Review of Tron: Ares – Despite Gillian Anderson's Efforts Can't Rescue This Mind-Bendingly Dull Sci-Fi Movie

The framework of futility is reloaded in this tediously complex sci-fi film, closer to a screensaver than an real cinematic experience. This is a threequel to the classic Tron film from 1982, a movie that was groundbreaking and courageously innovative for its time in a way that eludes this one and its predecessor Tron: Legacy from 2010. The new Tron film nearly awakens just once – when Evan Peters' character gets a slap in the face from Gillian Anderson's character portraying his mother, in an old-fashioned bit of real-world action. This is a piece of tough love you might want to handing out to all the producers engaged in this film, and it's sad to see the estimable Greta Lee and Jodie Turner-Smith's character being made to look so uninspired.

Plot Overview of The New Tron Film

The situation now is that an malicious artificial intelligence company with the obviously criminal name of Dillinger Corp has become a rival to the virtual reality firm Encom Inc, originally set up in the 80s arcade-game era by brilliant innovator Kevin Flynn's character, played by Jeff Bridges. This corporation (initially founded by Encom's executive Ed Dillinger's role, acted by David Warner) is headed by the founder's odiously nerdish grandson's character Julian Dillinger (Evan Peters), who has a ambitious scheme to design and create lucrative items such as invincible troops and armored vehicles in the VR world and then transfer them into the real world using a sort of three-dimensional printer.

The issue is that no matter how intimidating, these creations disintegrate after 29 minutes. But Encom's present chief executive Eve Kim (Greta Lee) has discovered the MacGuffin-y “permanence code” which can keep these things alive permanently, and even keeps it on her person on a extremely basic flashdrive. So the ghastly Julian Dillinger deploys his enforcer on her: Ares the warrior, the humanoid uber-warrior which can leave the VR world for 29 minutes at a time but which, in the traditional way of robots, is starting to exhibit symptoms of disobeying what he's told. Jodie Turner-Smith portrays Ares's deadpan second-in-command Athena and poor Bridges has a wooden legacy appearance in wise white robes, like a Poundshop Jor-El on Krypton's setting.

Character and Performance Breakdown

And Ares himself – the hero of the title – is acted by Jared Leto with hipsterish long hair, facial hair and faintly all-knowing smile, touches that were possibly created by typing the words “incredibly irritating” into an artificial intelligence character generator.

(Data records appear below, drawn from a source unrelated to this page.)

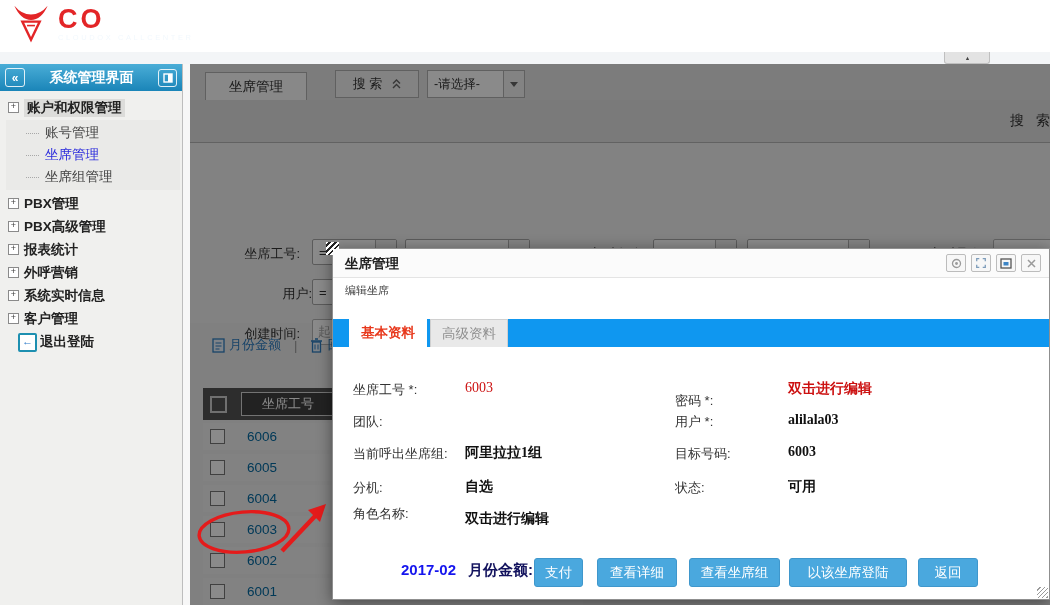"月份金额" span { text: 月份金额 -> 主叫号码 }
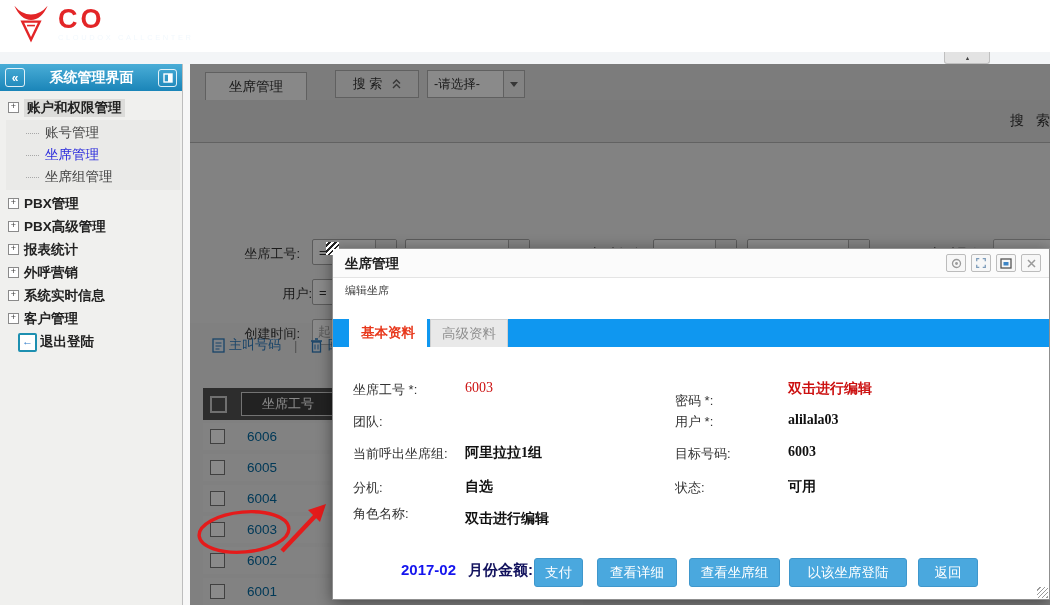"坐席工号" .col-box { background: #404040 -> #4d7c0f; padding-left: 20px -> 9px }
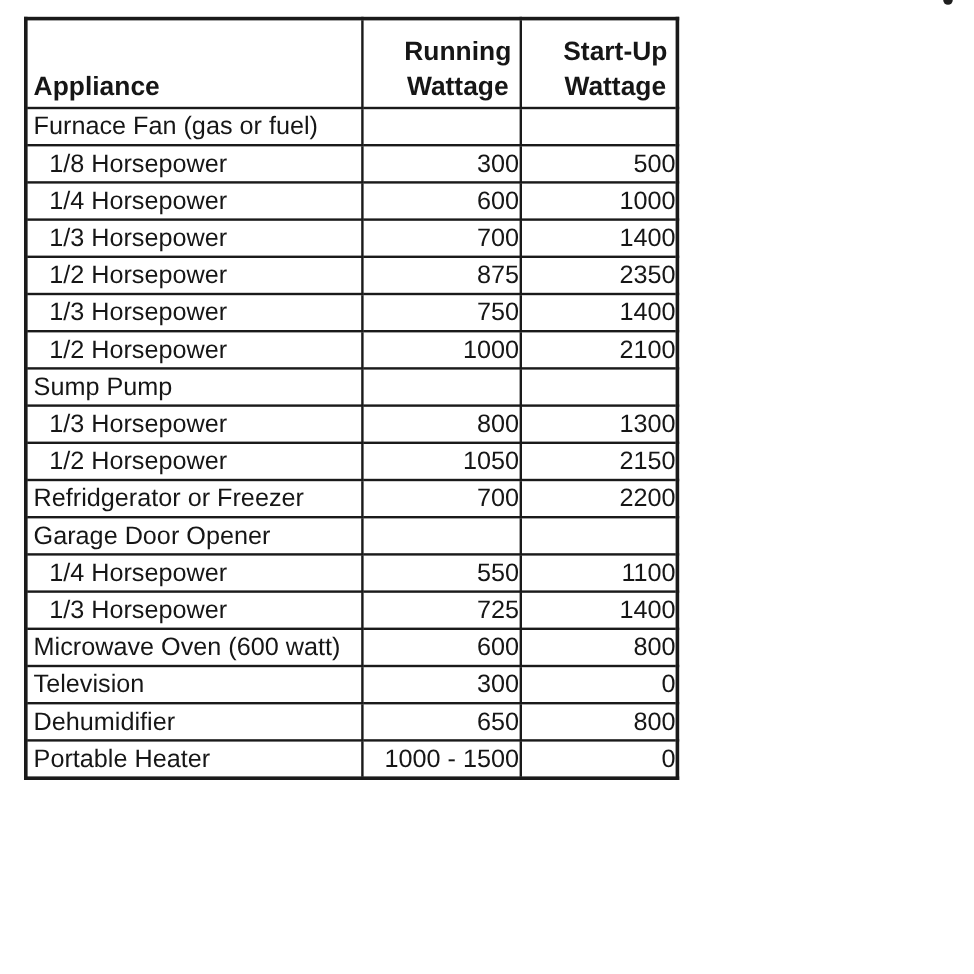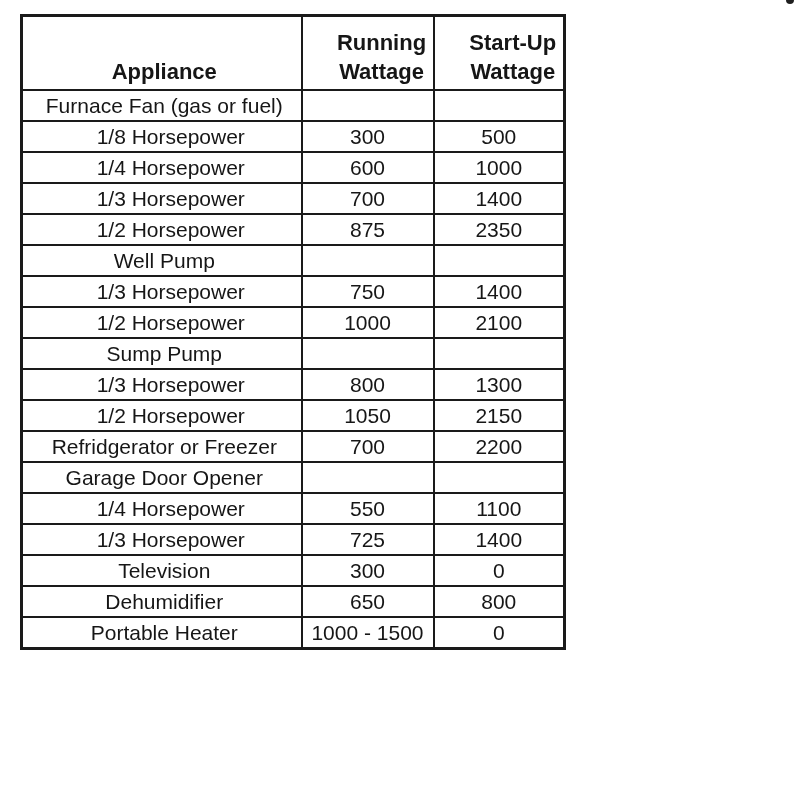"Appliance" th.head-appliance { text-align: center -> left }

Nobody who remembers the 90s TV classic My So-Called Life will ever find it in their hearts to be totally rude about Jared Leto, and I was also very entertained by his expansive (and critically misunderstood) humorous performance in Ridley Scott's film House of Gucci. But Leto is consistently, unrelentingly terrible here, although his performance isn't aided by a limp plot point which is supposed to allow him to display glimpses of “compassion” for Eve Kim's role and subcontract all the badass wickedness to Athena's character, thus rendering her marginally more interesting. It is supposed to be adorable when Ares says how he loves 1980s electronic music and that Depeche Mode band are better than Mozart.

Franchise Elements and Final Impression

Consistent with the franchise identity of the series, there are motorbikes from the virtual underworld which whizz about the place in long straight lines, adhering to the rectilinear design of classic video games (or indeed nightclubs); one even emits a death ray which slices a cop car in half. But there is zero tension or jeopardy or human interest throughout. This franchise currently appears about as urgently contemporary as an in-car CD player.

Tron: Ares releases on 9 October in Australia and on October 10 in the UK and US.

Tina Peters
Tina Peters

A seasoned business strategist with over 15 years of experience in corporate innovation and digital transformation.